The use of application profiles is not new; however, a methodology around them is an original contribution of this paper. The building blocks are also useful as they enable users to go step by step, and, if needed, combine them in a different way according to their needs. The use within dataspaces is also an important aspect.

I find that the arts performing and cultural cases are well-developed and well-presented. Artifacts created for the use case at hand are comprehensive and are presented following good practices (e.g., use of tools such as FOOPS! to find issues with the ontologies, and W3ID for identifiers). Artifacts are properly archived and publicly available. Limitations are also discussed.
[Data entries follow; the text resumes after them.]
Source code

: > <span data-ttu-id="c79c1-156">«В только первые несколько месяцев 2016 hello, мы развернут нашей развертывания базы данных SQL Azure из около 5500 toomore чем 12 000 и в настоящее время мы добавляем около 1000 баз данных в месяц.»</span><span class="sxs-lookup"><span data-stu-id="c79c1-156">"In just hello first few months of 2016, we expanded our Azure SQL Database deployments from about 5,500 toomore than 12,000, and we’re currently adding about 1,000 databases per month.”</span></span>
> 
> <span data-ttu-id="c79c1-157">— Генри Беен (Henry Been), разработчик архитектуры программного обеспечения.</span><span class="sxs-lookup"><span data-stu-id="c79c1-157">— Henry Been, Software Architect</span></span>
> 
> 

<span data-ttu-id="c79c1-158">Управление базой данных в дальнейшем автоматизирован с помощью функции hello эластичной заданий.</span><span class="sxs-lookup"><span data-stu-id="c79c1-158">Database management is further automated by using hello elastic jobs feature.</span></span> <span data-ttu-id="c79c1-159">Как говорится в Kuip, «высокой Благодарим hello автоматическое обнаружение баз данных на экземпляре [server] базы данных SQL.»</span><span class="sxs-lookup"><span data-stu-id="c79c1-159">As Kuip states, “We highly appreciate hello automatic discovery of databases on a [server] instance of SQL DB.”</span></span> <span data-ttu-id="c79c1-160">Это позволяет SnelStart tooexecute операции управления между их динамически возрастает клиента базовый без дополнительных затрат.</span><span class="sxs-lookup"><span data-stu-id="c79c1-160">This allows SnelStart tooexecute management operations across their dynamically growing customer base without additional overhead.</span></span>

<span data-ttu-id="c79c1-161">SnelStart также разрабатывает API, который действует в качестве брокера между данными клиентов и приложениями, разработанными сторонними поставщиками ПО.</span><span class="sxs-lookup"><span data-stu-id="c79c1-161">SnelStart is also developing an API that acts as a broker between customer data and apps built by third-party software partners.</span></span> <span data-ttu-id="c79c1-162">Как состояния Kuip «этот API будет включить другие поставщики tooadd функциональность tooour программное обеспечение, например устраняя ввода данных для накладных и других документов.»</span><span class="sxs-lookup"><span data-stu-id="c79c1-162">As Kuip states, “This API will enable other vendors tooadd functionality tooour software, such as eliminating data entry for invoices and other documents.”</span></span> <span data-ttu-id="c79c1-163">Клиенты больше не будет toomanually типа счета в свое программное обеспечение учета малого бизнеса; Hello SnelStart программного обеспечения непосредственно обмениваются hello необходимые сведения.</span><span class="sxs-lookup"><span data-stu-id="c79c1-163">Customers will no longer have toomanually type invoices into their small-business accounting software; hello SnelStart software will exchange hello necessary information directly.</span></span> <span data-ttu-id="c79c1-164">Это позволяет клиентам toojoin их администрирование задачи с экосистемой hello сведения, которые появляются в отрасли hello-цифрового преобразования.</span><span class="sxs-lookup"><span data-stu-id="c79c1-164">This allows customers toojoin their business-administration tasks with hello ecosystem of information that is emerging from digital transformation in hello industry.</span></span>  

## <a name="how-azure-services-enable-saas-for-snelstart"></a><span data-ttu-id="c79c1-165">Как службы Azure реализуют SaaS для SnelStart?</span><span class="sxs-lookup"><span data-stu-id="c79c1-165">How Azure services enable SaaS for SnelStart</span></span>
While the paper takes good care of the cultural domain, the methodology is not that clear, in case someone else wants to apply it for a different use case. In my opinion, some improvements are still needed to make the methodology clearer on its own.

Comments
- The Introduction presents the case scenario and motivates the need of a semantic framework for the arts performing domain, where stakeholders are not necessarily aware of semantic technologies. Multiple aggregator platforms are mentioned. To my knowledge, at least one of them does not fully comply with GDPR. As there could be some private/sensitive/protected data regarding arts performing (mentioned in the Introduction), some discussion around the impact of exposing data in a semantic format, including the GDPR perspective, is missing.
- I find Fig.1 difficult to follow as there is no starting point. A relation between building blocks and the eight requirements listed in the previous section would be a nice way to connect the dots and guide the reader.
- Fig. 1 and building blocks are also related to the methodology created and used in the paper. However, there are some bits also related to methodology later on, e.g., competency questions. The connection is not that clear though.
- If I were to apply the methodology for a different domain, it would not be that straightforward. To me, it is difficult to clearly see what the methodology steps are, isolated from the case scenario in arts performing and cultural domain. I think section 4.3.2 would be the key one for someone willing to use the methodology. However, I also see methodological bits in the rest of section 4 and also in section 3.
- There are different technologies that would be needed for someone to apply the methodology. For instance, SHACL is mentioned a bit in a rush. A section detailing pre-requisites or required background knowledge for someone to follow the methodology could clarify some things.
- Fig 6. uses a variety of icons. What are the licenses for those?

Suggestions
- Not sure if fully relevant but there is another approach to FAIRness and reproducibility in the Data Plant community that also relies on application profiles plus RO-Crates. It is the Annotated Research Context. If there is still room for it, the authors could have a look to see if a combination with RO-Crates could come as future work.

Minor comments
- Once an acronym is defined, e.g., AP for application profile, please use it accordingly.